___ TEXT TO READ ___

International efforts to help protect the Amazon should also focus on protecting the people who live there, especially those who are trying to stop the deforestation. If the rainforest is to be saved, those who are defending it themselves need to be protected.

Third, the Amazon crisis persists largely because of impunity. Most of the deforestation in the Brazilian Amazon is illegal, yet the Bolsonaro administration has reduced the number of fines for illegal logging and other environmental law violations, and barely enforced those that have been issued. Likewise, the acts of violence against forest defenders routinely go unpunished. A 2019 Human Rights Watch report documented a systematic failure to properly investigate and prosecute acts of violence linked to illegal logging. Of more than 300 killings linked to conflicts over land and resources in the Amazon in the past decade, only a small fraction has gone to trial.

So long as Brazil’s rainforest mafias face no consequences for their crimes, the destruction of the Amazon will continue unchecked. US assistance should therefore prioritize strengthening the capacity of Brazilian authorities—including federal and state environmental agents, police, and prosecutors—to investigate the mafias’ crimes and ensure that the perpetrators and their accomplices are held accountable.

Fourth, economic development should complementnot replaceimproved law enforcement. When confronted with their failure to uphold Brazil’s environmental laws, Bolsonaro administration officials insist that the better way to decrease deforestation in the Amazon is through economic development. Indeed, in our view, the creation of alternative sources of income to deforestation that are lawful and environmentally sustainable could reduce incentives for some people to engage in deforestation, and it may make sense for international support for forest conservation to include assistance for programs that can generate such opportunities.

However, if the Bolsonaro administration is serious about economic development in the Amazon, it will need to get serious about law enforcement there as well. Sustainable development requires the rule of law. And the current state of lawlessness in the Amazon will almost certainly doom the sort of development that officials in the Bolsonaro administration say they seek.

The Biden administration should engage Brazilian authorities at the federal and state levels about how aid could best support economic development in the Amazon. At the same time, it should encourage Bolsonaro administration officials to stop using their professed commitment to economic development as a pretext for tolerating illegal deforestation, violence, and impunity—or, worse, as a cover for policies that benefit the violent criminal mafias who prey upon the rainforest and the people who live there.

Fifth, international funding and support should be conditioned upon results. To ensure that the assistance is being used to achieve the goals for which it is being provided, continued aid should be conditioned upon federal and state authorities achieving, within their respective jurisdictions, significant reductions in rates of deforestation and impunity for environmental crimes and violence against forest defenders. Moreover, this results-based requirement, while focusing on deforestation and impunity, should apply to any aid provided as part of an assistance program whose primary objective is to help Brazil save the Amazon. In this way, elected officials will know that any help financing development projects will depend on the performance of their environmental and law enforcement agencies.

___ INFORMATION SUPPLIED ___

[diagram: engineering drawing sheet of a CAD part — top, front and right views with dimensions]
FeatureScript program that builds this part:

___
___ INFORMATION SUPPLIED ___

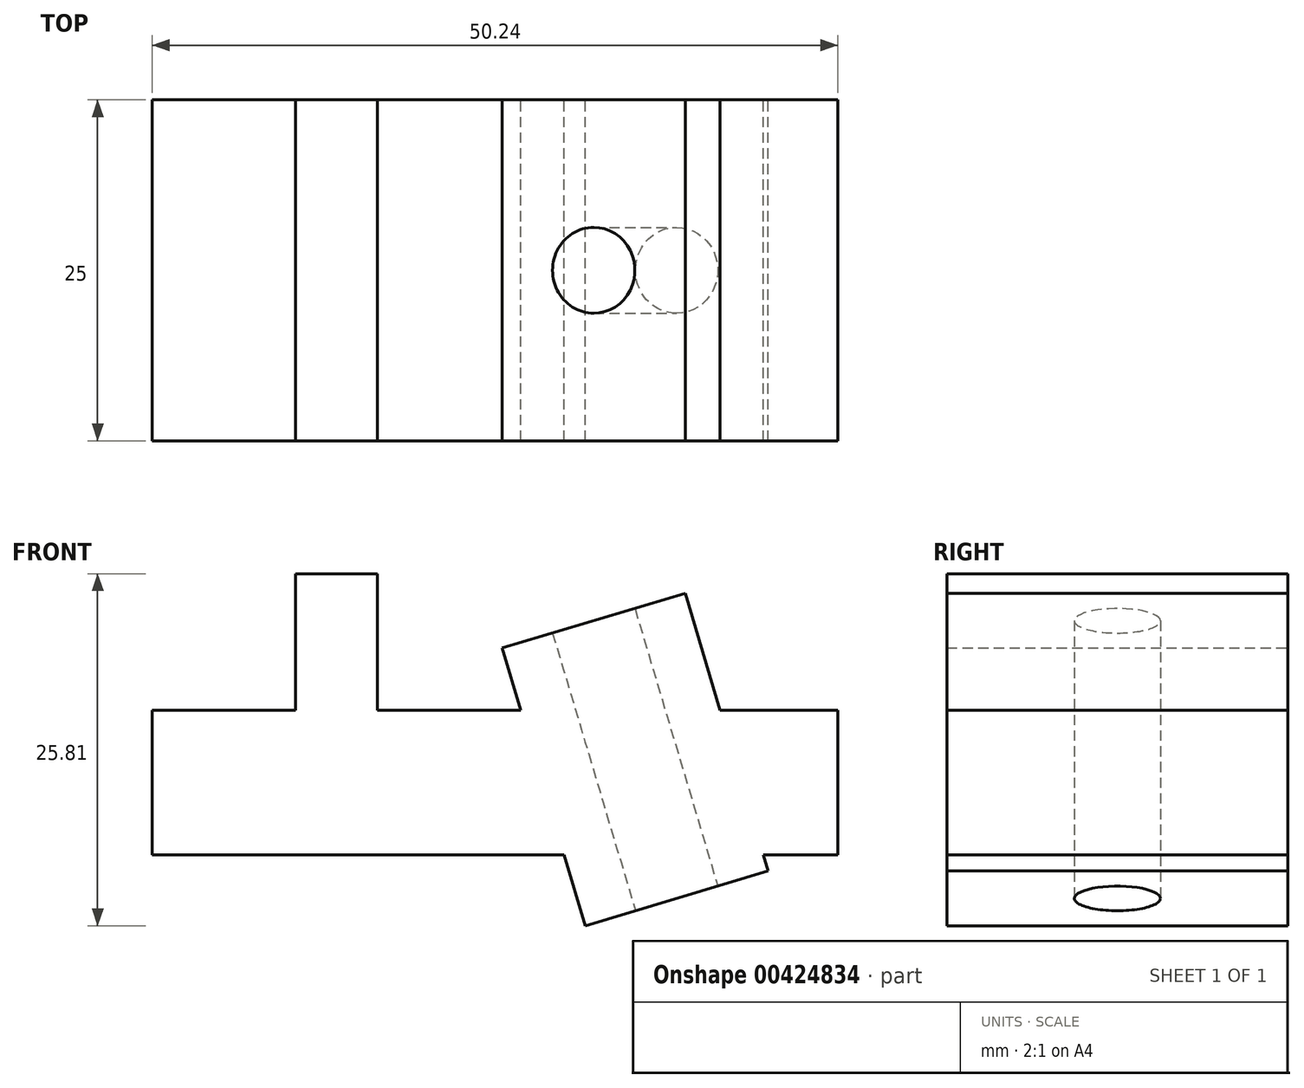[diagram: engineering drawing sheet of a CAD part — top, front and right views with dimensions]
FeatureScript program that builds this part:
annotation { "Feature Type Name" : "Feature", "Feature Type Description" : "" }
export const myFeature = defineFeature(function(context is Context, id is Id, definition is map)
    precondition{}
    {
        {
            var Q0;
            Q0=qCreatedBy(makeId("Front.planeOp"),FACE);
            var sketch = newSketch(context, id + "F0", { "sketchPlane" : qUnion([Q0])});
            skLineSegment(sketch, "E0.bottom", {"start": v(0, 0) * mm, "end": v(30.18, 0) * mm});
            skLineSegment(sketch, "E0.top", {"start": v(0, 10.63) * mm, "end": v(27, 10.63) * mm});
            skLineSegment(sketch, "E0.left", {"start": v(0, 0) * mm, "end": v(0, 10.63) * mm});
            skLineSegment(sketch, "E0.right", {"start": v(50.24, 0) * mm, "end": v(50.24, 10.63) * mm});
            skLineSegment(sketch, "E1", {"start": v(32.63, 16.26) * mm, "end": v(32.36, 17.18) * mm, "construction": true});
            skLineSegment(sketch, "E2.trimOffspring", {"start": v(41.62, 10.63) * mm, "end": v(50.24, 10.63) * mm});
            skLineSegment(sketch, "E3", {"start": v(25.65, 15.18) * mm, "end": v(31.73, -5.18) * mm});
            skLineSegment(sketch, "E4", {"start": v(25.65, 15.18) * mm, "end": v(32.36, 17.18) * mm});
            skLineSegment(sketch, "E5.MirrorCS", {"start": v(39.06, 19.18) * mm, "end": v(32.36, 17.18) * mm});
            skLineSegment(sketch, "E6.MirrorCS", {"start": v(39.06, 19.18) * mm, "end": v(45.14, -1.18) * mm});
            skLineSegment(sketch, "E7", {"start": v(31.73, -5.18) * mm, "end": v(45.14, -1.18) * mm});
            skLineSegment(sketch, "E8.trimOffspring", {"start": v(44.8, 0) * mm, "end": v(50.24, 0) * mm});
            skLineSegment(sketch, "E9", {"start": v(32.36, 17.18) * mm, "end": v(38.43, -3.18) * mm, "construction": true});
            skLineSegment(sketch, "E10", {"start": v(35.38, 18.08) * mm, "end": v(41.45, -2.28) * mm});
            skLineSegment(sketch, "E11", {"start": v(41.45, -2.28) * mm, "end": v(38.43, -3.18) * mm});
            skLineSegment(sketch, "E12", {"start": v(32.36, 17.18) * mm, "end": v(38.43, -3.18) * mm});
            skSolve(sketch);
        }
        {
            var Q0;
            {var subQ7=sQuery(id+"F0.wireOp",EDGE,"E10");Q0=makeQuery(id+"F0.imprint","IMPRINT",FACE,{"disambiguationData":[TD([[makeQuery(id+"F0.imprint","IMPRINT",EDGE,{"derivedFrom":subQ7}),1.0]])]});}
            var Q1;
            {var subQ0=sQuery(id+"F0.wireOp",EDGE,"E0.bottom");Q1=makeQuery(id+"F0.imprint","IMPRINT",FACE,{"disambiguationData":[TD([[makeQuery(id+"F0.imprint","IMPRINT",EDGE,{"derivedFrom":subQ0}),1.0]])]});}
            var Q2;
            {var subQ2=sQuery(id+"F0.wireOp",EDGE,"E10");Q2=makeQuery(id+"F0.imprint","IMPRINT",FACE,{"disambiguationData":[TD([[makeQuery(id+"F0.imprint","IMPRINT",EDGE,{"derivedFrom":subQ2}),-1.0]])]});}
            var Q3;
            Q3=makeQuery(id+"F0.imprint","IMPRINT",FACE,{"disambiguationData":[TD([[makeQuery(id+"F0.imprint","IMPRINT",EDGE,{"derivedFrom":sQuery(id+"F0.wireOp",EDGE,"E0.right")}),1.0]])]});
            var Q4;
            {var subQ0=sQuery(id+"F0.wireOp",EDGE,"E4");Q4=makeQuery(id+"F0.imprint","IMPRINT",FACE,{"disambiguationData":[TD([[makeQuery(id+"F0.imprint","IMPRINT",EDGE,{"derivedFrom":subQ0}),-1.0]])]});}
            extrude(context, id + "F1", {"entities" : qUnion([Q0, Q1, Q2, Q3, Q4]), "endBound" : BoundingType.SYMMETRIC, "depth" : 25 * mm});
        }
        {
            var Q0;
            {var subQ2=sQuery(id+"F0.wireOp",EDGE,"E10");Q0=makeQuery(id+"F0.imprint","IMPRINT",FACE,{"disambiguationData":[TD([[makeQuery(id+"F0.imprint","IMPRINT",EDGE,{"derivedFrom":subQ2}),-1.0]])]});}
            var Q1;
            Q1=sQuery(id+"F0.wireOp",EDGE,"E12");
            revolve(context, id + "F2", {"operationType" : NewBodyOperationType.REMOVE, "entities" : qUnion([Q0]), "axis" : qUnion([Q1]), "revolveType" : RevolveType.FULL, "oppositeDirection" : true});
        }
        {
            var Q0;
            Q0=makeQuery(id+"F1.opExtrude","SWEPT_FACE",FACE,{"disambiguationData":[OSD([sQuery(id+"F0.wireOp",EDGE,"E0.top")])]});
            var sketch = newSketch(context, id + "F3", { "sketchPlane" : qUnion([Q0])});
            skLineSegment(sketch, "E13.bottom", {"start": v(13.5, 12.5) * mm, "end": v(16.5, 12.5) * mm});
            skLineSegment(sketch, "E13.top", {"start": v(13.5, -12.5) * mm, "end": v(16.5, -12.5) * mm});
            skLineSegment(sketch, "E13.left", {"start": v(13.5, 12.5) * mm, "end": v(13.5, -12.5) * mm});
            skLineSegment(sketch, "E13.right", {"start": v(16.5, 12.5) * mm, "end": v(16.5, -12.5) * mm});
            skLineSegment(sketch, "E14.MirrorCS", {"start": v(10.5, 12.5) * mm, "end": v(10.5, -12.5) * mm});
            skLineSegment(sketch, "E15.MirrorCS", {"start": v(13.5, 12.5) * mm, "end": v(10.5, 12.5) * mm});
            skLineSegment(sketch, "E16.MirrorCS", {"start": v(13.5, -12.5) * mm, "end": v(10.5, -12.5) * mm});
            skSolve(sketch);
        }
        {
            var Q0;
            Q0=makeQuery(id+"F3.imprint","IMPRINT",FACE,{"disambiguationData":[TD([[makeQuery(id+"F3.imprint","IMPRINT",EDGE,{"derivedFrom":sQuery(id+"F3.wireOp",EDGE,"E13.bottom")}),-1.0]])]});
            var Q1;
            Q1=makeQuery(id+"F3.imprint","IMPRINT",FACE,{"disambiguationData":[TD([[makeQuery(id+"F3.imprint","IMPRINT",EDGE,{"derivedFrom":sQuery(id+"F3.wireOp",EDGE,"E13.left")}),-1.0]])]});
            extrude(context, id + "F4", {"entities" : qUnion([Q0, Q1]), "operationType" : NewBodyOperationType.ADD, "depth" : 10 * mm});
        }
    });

___

→ AIM
Copy the passage on Amazon deforestation between "However, if the" and "who live there.", inclusive.

→ ANSWER BELOW
However, if the Bolsonaro administration is serious about economic development in the Amazon, it will need to get serious about law enforcement there as well. Sustainable development requires the rule of law. And the current state of lawlessness in the Amazon will almost certainly doom the sort of development that officials in the Bolsonaro administration say they seek.

The Biden administration should engage Brazilian authorities at the federal and state levels about how aid could best support economic development in the Amazon. At the same time, it should encourage Bolsonaro administration officials to stop using their professed commitment to economic development as a pretext for tolerating illegal deforestation, violence, and impunity—or, worse, as a cover for policies that benefit the violent criminal mafias who prey upon the rainforest and the people who live there.